Countering other possible explanations, the research found that managed care did not simply elevate utilization from a low preexisting baseline. "Rather, the access rate increased above levels that already were considerable, at least when compared with national data." Empirical evidence also does not support the notion that because the state’s economy was strong during this period, individuals with less need for treatment tended to find employment and lose Medicaid eligibility, changing the risk profile.
Mr. Deck says that despite the state’s success at increasing access, a substantial gap still exists between access and the level of need for substance abuse treatment. He cites a 1994 study that estimated 16.5% of the respondents likely to be found eligible for Medicaid under the expanded requirements met diagnostic criteria for substance abuse or dependence. "The findings of this study suggest that less than half of those with a substance abuse disorder enrolled in the Oregon Health Plan access publicly funded substance abuse treatment in a single year."

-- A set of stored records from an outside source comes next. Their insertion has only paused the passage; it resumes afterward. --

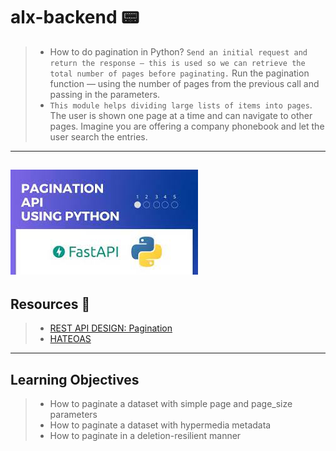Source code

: # alx-backend 📟
> *  How to do pagination in Python?
`Send an initial request and return the response — this is used so we can retrieve the total number of pages before paginating.` Run the pagination function — using the number of pages from the previous call and passing in the parameters.
> * `This module helps dividing large lists of items into pages`. The user is shown one page at a time and can navigate to other pages. Imagine you are offering a company phonebook and let the user search the entries.
---
[![pagination](pagination.jpeg)](https://youtu.be/48jwmLuahlU)
---
## Resources 🔽
> * [REST API DESIGN: Pagination](https://intranet.alxswe.com/rltoken/7Kdzi9CH1LdSfNQ4RaJUQw)
> * [HATEOAS](https://intranet.alxswe.com/rltoken/7Kdzi9CH1LdSfNQ4RaJUQw)
---
## Learning Objectives
> * How to paginate a dataset with simple page and page_size parameters
> * How to paginate a dataset with hypermedia metadata
> * How to paginate in a deletion-resilient manner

The researchers say it isn’t clear why there are substantial differences in rates among prepaid health plans and types of Medicaid recipients. "The high level of integration of primary care and substance abuse services under the Oregon Health Plan has not been achieved overall, although some evidence suggests that such integration may have been partially responsible for the high participation rates achieved by at least one plan. Contrary to expectations, the most tightly integrated health care system had the lowest access rate."
The three plans with the highest access rates all reimbursed providers under the modified fee-for-service system. Even after adjusting for the influence of member characteristics, that payment method was still a significant predictor of access to treatment.
Mr. Deck says other states can profit from Oregon’s experience. "All states, including Oregon, are going to have to continue to look at how they organize a Medicaid managed care program. We see that Oregon Health Plan will have to make some changes. One large managed care organization plans to withdraw in the Portland metropolitan area, and its members will need to make decisions about enrolling in another plan or paying for services out of pocket. There is concern here and elsewhere that there isn’t enough money in the system for adequate reimbursement. That’s particularly true on the medical side and less true for substance abuse. Oregon has a tight budget, and there’s not enough new money to cover the volume of services and the number of clients. We expect that changes will be made and the plan will survive."